SOURCE: Saudi Gazette
Time: March 28, 2018
JEDDAH – The Health Ministry sent 1,373 employees last year on foreign scholarships to pursue higher studies at reputable international universities, against 1,358 in the previous year, an official report said.
About 32 percent of these employees enrolled in master’s degree programs, 25 percent in doctorate programs and fellowships while 33 percent in bachelor’s programs. In the previous year 36.3 percent enrolled in doctorate programs and fellowships.
Britain, Australia, Germany and the US accepted 88 percent of the ministry’s scholarship students with Britain taking 32 percent, Australia 25.5 percent, Germany 20.5 percent and US 10 percent, the report explained.
The ministry gave scholarships to 7,870 employees to pursue higher studies in Saudi universities, including 3,459 doctors, or 44 percent, and 3,947 employees in other positions for bridging program, 464 for master’s degrees while 590 medical graduates joined internships.
The ministry has renewed contracts of 45,086 non-Saudi doctors and other medical staff. Regional offices have been given the power to renew contracts of foreign workers with less than 10 years service in the Kingdom.
The departments of contract worker relations in regional health offices have been given access to the ministry’s electronic contracting system as well as the power to renew or extend contracts, the report said.

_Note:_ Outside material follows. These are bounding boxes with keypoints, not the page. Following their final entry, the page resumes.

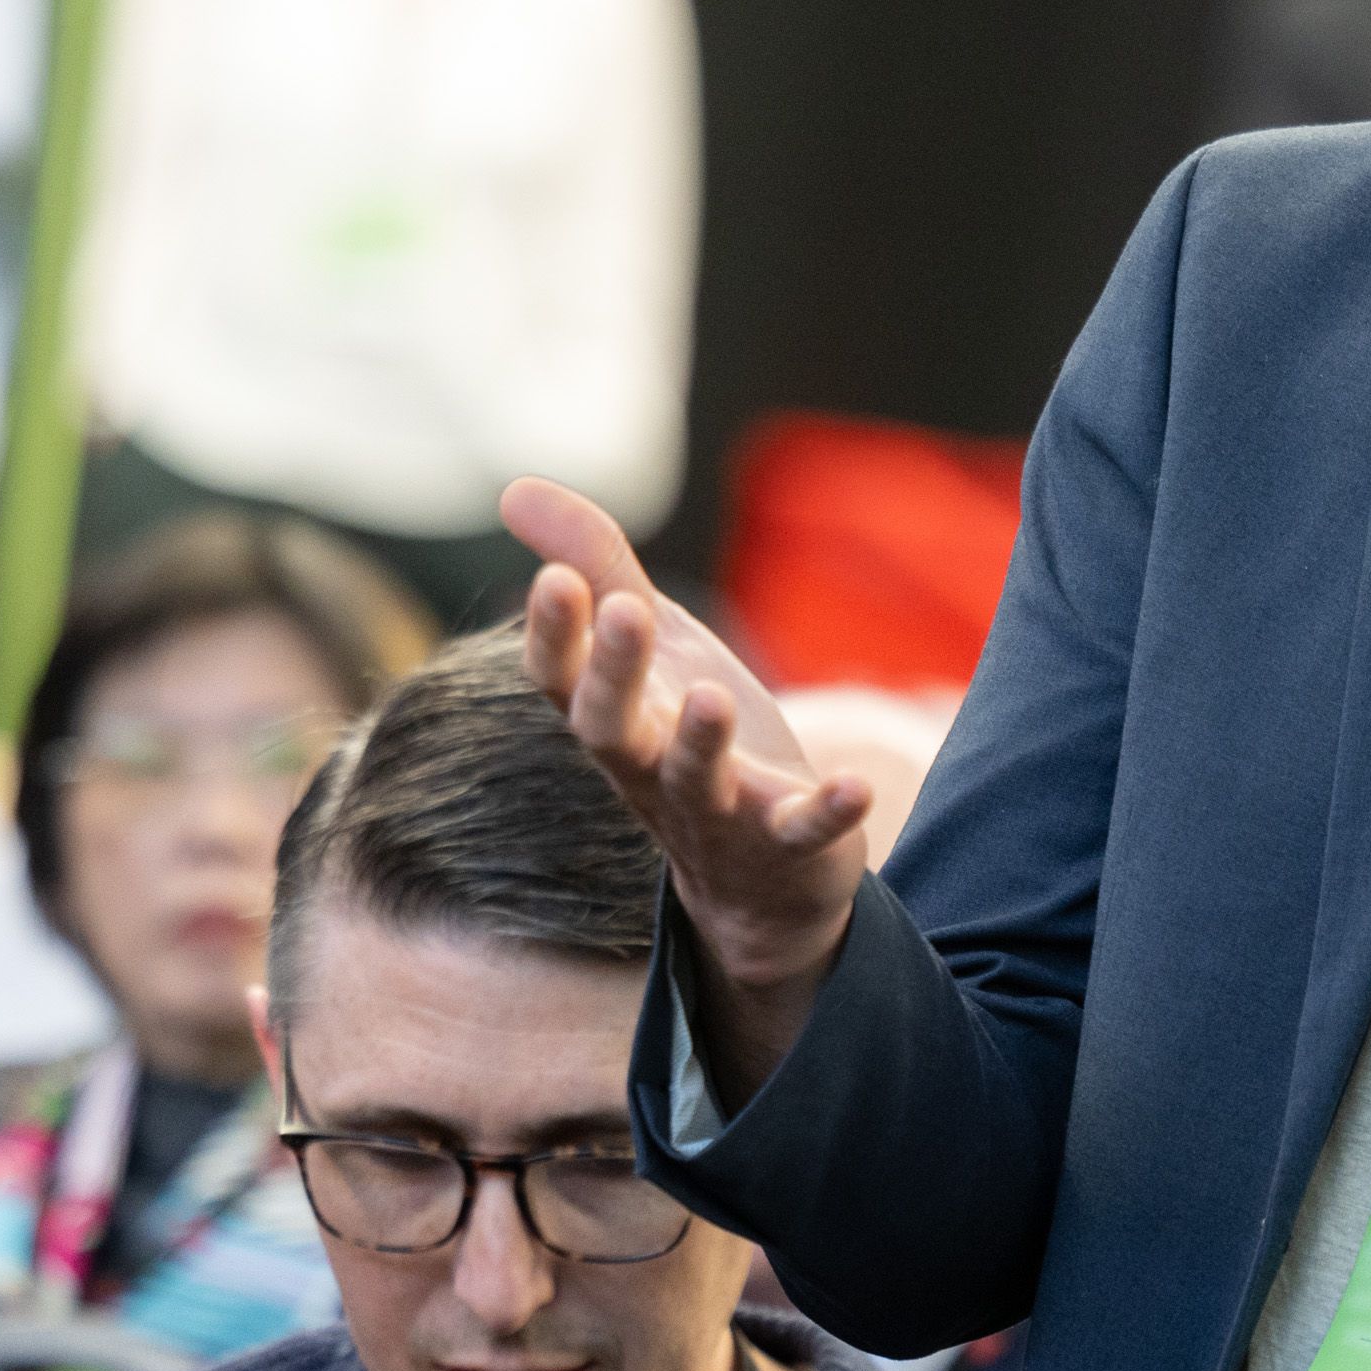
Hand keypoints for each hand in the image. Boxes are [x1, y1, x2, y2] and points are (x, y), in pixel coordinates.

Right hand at [509, 476, 872, 1094]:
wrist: (758, 882)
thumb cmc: (687, 739)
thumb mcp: (650, 646)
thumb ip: (595, 564)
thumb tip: (513, 487)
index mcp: (611, 718)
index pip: (559, 681)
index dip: (554, 635)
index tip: (554, 577)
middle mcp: (649, 768)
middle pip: (610, 729)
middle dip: (615, 672)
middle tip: (625, 609)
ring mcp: (717, 811)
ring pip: (694, 782)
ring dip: (701, 743)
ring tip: (711, 695)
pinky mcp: (786, 843)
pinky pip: (801, 833)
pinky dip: (827, 815)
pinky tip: (856, 787)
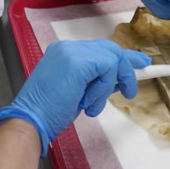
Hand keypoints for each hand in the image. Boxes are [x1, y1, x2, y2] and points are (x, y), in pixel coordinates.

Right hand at [0, 40, 150, 155]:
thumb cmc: (50, 112)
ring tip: (93, 104)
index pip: (100, 50)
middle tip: (136, 80)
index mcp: (64, 52)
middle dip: (127, 65)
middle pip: (109, 49)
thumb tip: (120, 78)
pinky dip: (103, 88)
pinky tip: (88, 102)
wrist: (31, 121)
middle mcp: (68, 47)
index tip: (138, 63)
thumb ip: (96, 80)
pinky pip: (107, 69)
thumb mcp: (79, 91)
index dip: (122, 57)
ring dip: (108, 86)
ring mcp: (72, 52)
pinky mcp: (78, 62)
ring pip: (111, 59)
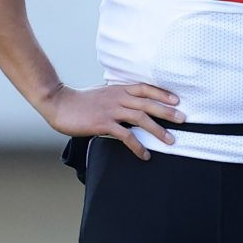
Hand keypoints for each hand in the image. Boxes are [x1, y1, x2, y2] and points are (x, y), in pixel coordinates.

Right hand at [38, 83, 183, 160]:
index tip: (176, 100)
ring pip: (141, 118)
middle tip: (183, 119)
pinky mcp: (103, 123)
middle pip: (148, 103)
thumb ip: (118, 96)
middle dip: (167, 111)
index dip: (162, 93)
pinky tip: (145, 154)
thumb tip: (131, 104)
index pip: (145, 88)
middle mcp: (118, 97)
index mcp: (119, 89)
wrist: (60, 103)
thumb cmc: (81, 101)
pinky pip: (125, 135)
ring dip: (158, 130)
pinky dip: (137, 145)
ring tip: (170, 140)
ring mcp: (111, 110)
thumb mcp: (103, 93)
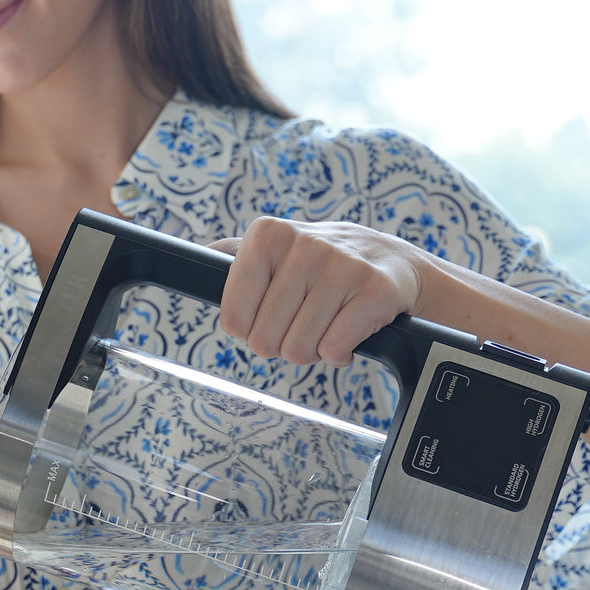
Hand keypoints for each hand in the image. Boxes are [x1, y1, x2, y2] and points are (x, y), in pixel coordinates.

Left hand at [213, 217, 424, 365]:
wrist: (392, 262)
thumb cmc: (321, 263)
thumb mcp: (277, 247)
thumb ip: (234, 255)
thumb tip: (197, 257)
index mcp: (267, 235)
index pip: (232, 316)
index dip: (248, 329)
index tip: (267, 316)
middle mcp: (302, 245)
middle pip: (264, 339)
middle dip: (281, 343)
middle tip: (300, 322)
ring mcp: (341, 267)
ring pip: (299, 349)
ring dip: (311, 350)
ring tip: (325, 323)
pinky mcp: (375, 291)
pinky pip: (334, 350)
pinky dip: (339, 354)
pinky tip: (348, 330)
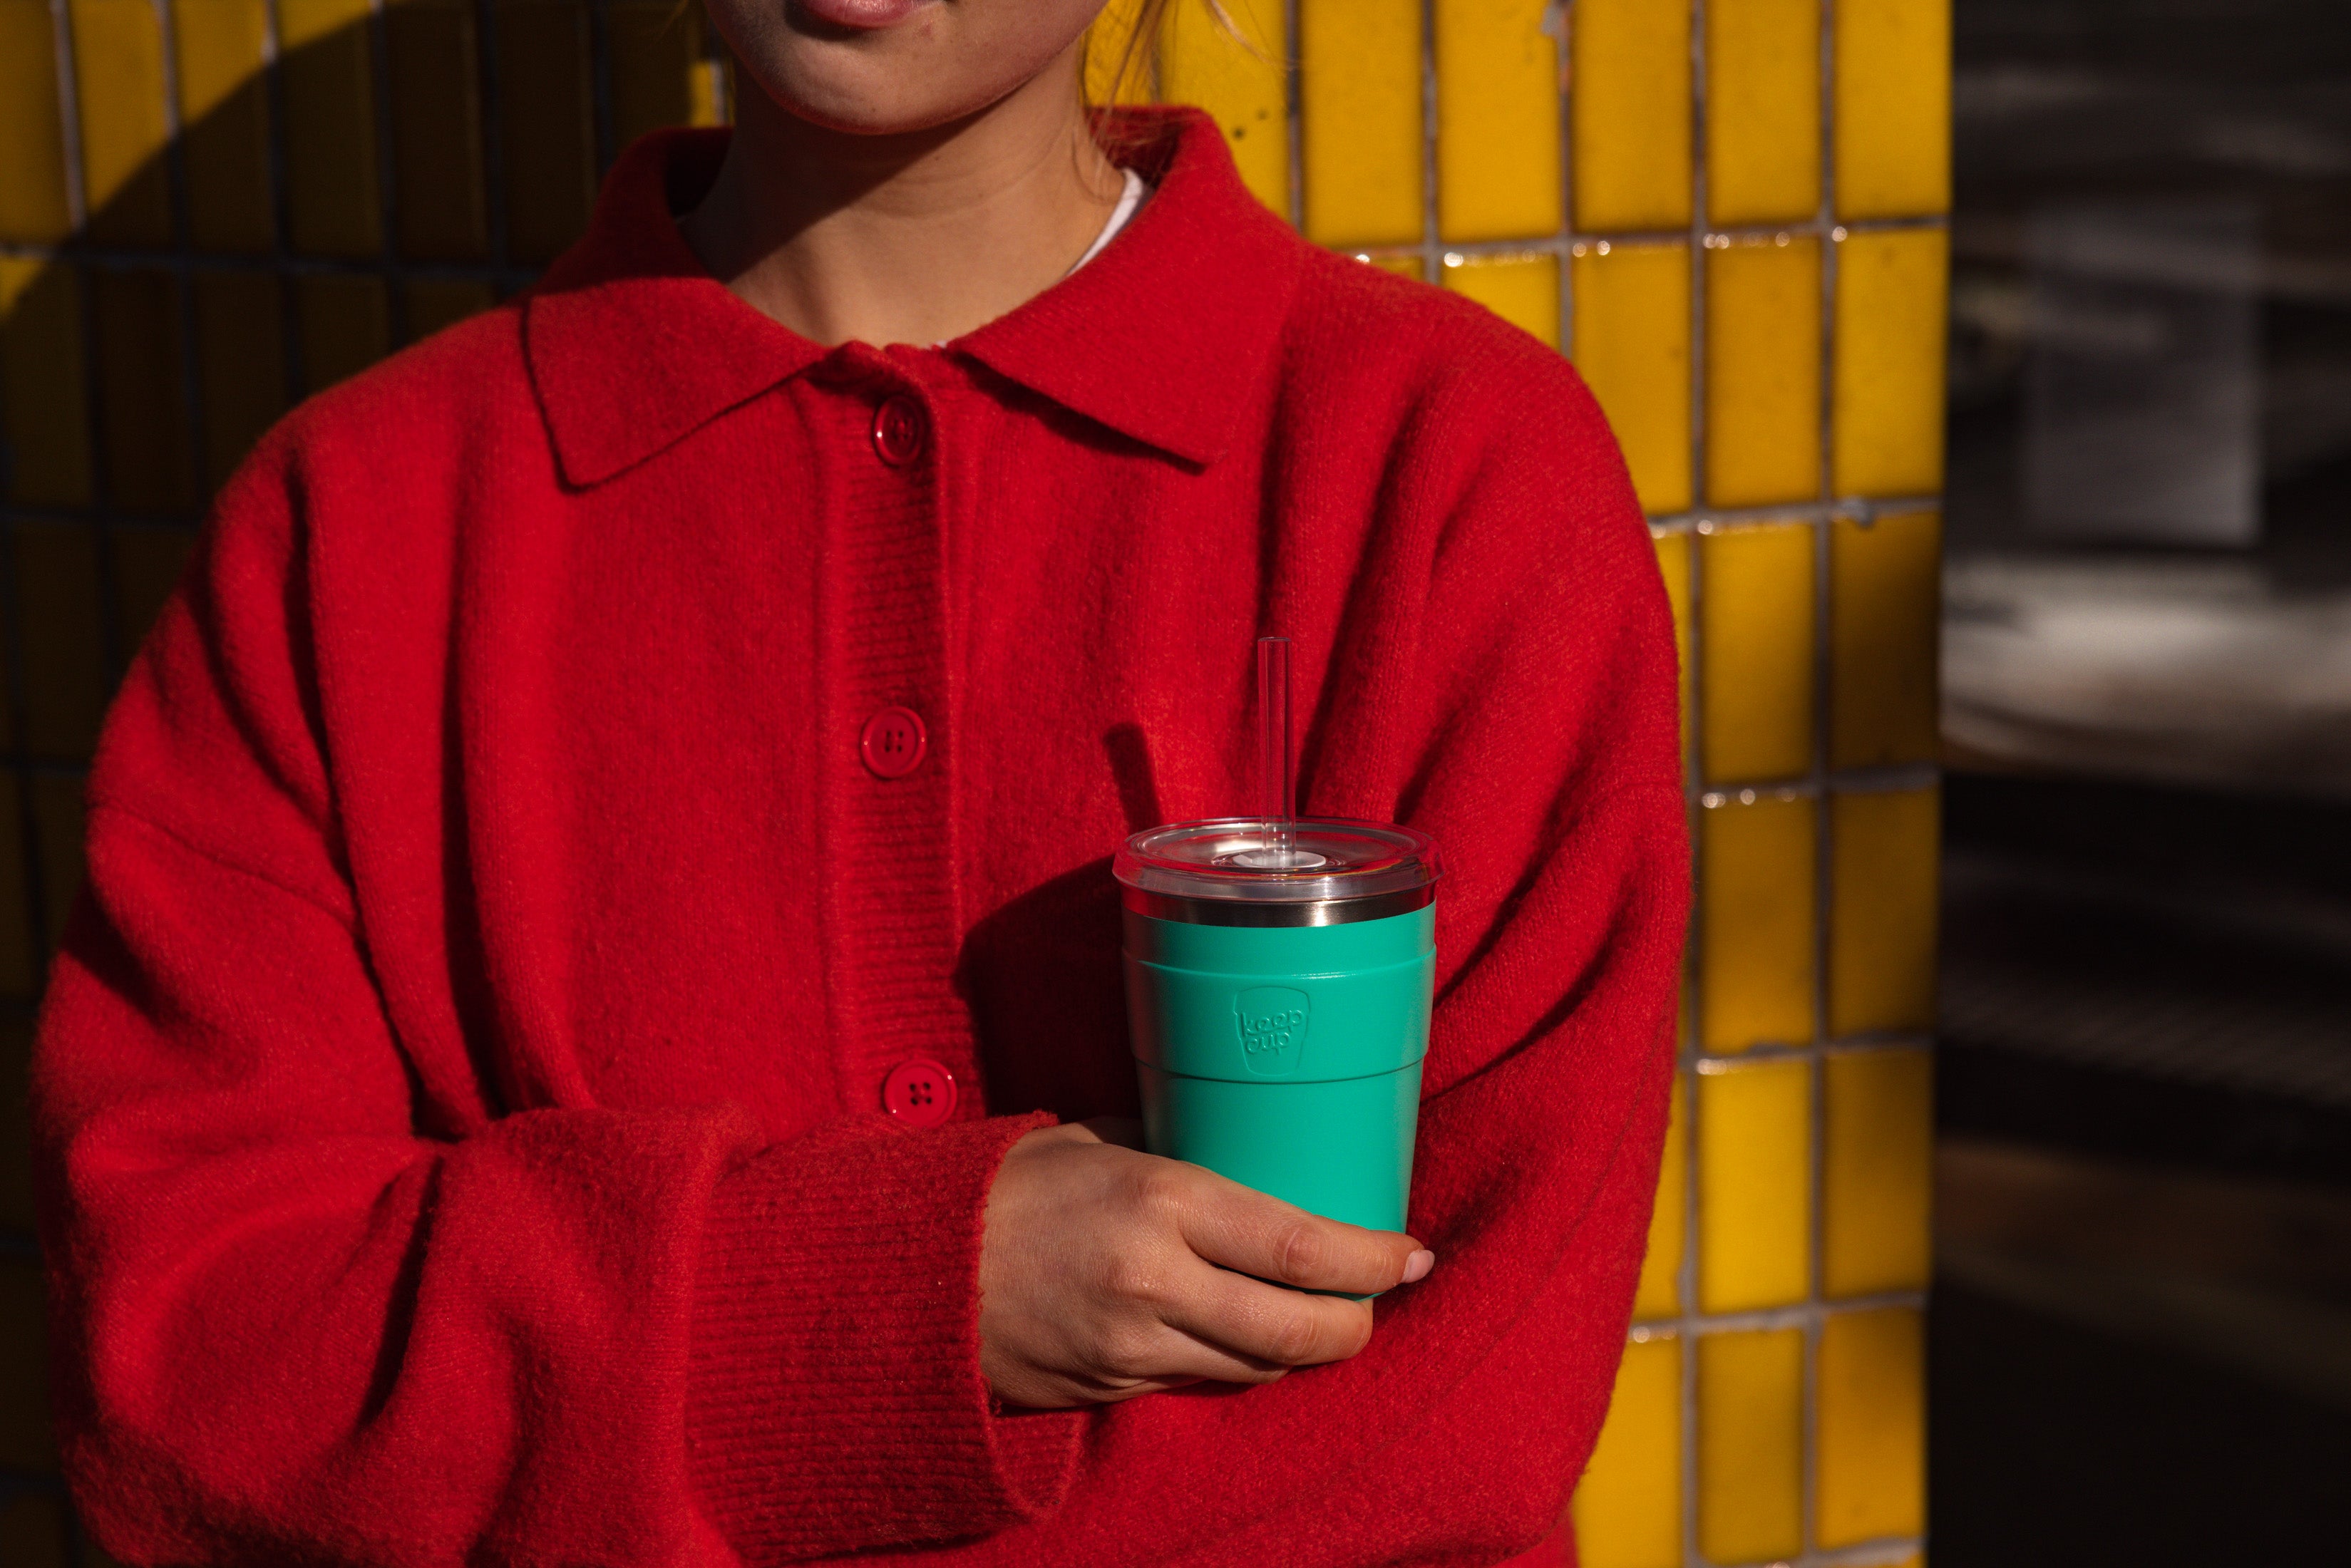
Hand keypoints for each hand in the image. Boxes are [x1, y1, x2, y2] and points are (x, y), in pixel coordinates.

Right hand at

Meanwhile, the hospitals and health centers under the ministry observed the World Tuberculosis Day on March 24 by organizing various programs. The day is observed to enlighten the public on the disease and encourage them to take precautionary measures against it.
“Wanted: Leaders for a TB-free world” was the main theme this year and was aimed at building commitment to end TB, not only at the political level with heads of state and ministers of health, but at all levels from mayors, governors, parliamentarians and community leaders, to people affected with TB, civil society advocates, health workers, doctors or nurses, NGOs and other partners.
“All can be leaders of efforts to end TB in their own work or terrain,” said a ministry official.
This is a critical theme, given the political importance of the upcoming UN General Assembly meeting on TB this year, which will bring together heads of state in New York.
“World TB Day provides the opportunity to shine the spotlight on the disease and mobilize political and social commitment to accelerate programs to eradicate TB,” the official said.
Last year, WHO reported that 10.4 million people fell ill with TB and there were 1.8 million TB deaths in 2016, making it the top infectious killer worldwide.